I have spotted a couple of ways to improve performance:

Increase the size of the bitmap in each node from 32 bits to 64 bits. You are wasting 4 bytes per node, and wider nodes mean fewer indirections for each lookup.

Change the recursion in the lookup to iteration. You used iteration in other traversals, and it should be much more efficient.


Thanks! Yes, basically log_64(n) vs. log_32(n) and it would also require to switch to a 64 bit hash function and adjust hash exhaustion and bit fiddling arithmetic accordingly.

Re the impact of the recursion, that's actually zero for the search code since clang does a tail call optimization; it's a fair point for the removal code.


Bagwell’s HAMT paper is one of my favourite data structure papers! Thanks for sharing!

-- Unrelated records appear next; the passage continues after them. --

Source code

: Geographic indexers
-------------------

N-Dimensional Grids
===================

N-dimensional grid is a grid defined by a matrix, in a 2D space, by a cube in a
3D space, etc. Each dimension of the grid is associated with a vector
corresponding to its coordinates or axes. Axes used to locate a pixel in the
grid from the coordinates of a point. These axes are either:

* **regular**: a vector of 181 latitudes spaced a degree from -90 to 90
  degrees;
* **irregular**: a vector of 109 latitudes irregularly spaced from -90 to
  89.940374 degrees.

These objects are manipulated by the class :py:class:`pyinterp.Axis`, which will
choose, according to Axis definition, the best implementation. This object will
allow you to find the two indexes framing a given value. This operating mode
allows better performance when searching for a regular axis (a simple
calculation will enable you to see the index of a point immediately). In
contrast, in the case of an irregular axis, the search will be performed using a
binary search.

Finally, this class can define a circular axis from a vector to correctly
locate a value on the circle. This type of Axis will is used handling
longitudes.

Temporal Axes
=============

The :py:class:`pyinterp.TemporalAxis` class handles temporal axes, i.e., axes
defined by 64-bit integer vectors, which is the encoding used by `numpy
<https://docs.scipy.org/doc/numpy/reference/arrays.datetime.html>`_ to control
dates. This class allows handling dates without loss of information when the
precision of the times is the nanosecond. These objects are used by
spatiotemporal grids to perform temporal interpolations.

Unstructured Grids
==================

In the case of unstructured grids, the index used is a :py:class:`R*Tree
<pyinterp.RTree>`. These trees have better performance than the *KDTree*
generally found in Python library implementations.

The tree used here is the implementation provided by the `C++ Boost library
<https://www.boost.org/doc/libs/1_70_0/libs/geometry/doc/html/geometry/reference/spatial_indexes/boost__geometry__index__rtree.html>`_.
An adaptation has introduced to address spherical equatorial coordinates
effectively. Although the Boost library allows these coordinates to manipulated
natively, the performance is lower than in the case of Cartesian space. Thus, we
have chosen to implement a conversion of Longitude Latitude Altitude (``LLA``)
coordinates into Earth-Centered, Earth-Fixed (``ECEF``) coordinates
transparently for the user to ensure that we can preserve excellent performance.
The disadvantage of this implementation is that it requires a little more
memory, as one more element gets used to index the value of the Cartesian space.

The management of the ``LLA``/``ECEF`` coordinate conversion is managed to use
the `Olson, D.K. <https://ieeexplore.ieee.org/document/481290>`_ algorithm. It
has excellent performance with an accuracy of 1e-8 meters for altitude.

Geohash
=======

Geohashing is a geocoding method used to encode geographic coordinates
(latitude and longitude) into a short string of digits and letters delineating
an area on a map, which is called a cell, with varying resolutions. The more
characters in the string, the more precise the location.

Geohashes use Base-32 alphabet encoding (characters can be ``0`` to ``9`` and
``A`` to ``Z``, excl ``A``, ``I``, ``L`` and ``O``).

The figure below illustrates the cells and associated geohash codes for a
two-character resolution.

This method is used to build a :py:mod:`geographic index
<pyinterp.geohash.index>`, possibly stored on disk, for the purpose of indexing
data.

In case this is unfamiliar topic - immutable value based programming is super cool because it simplifies the cognitive load of reasoning about your program - hence enabling you to write better programs per-unit-of-effort consumed.


If you're interested in persistent data structures for C++, then I highly recommend Immer. High quality and easy to work with.

https://github.com/arximboldi/immer


I just did a bit of a write-up on HAMTs and you can find it here: https://photonlines.substack.com/p/grokking-hash-array-mappe...

I actually included your repo as well in the mentions at the end of the article so hopefully it helps :)


Nice! I think you should really add a userdata member to hamt_allocator. Not every memory allocator is global!


Agree. I was trying to mostly mimick the libavl API, hence the design decision.


That's cool! I recently had GPT-4 write me a HAMT in C++, and it somewhat works, a lot of the basics are there. I ran out of time but am planning on fixing it up with instruct. It missed a lot of stuff and its tests run but they aren't very good.


Doc fix: Iterators section repeats a code block with these declaration from the previous section:

  size_t hamt_size(const struct hamt *trie);
  const void *hamt_get(const struct hamt *trie, void *key);


Is enum { N = 5; }; legal C now with the semiclolon inside the braces?


Nice work! what were some of the biggest challenges getting this to work?


#1 doing it in many 20-30min batches with little kids

#2 see #1

Jokes aside, IMHO there was not a single challenge standing out in terms of implementation; getting the pieces to work together and finding residual bugs was hard. LLDB was my friend but still missing valgrind on Mac. Writing (and re-writing) the docs really helped with mental clarity and not having to stress about a deadline was not hurting either. I often just closed the lid and made it my future self's problem with good success ;-)

Oh, and one thing I am proud of: how well the recursive search generalized to path copying. That came together very nicely.


I like how readable the code and docs are. Thanks for sharing.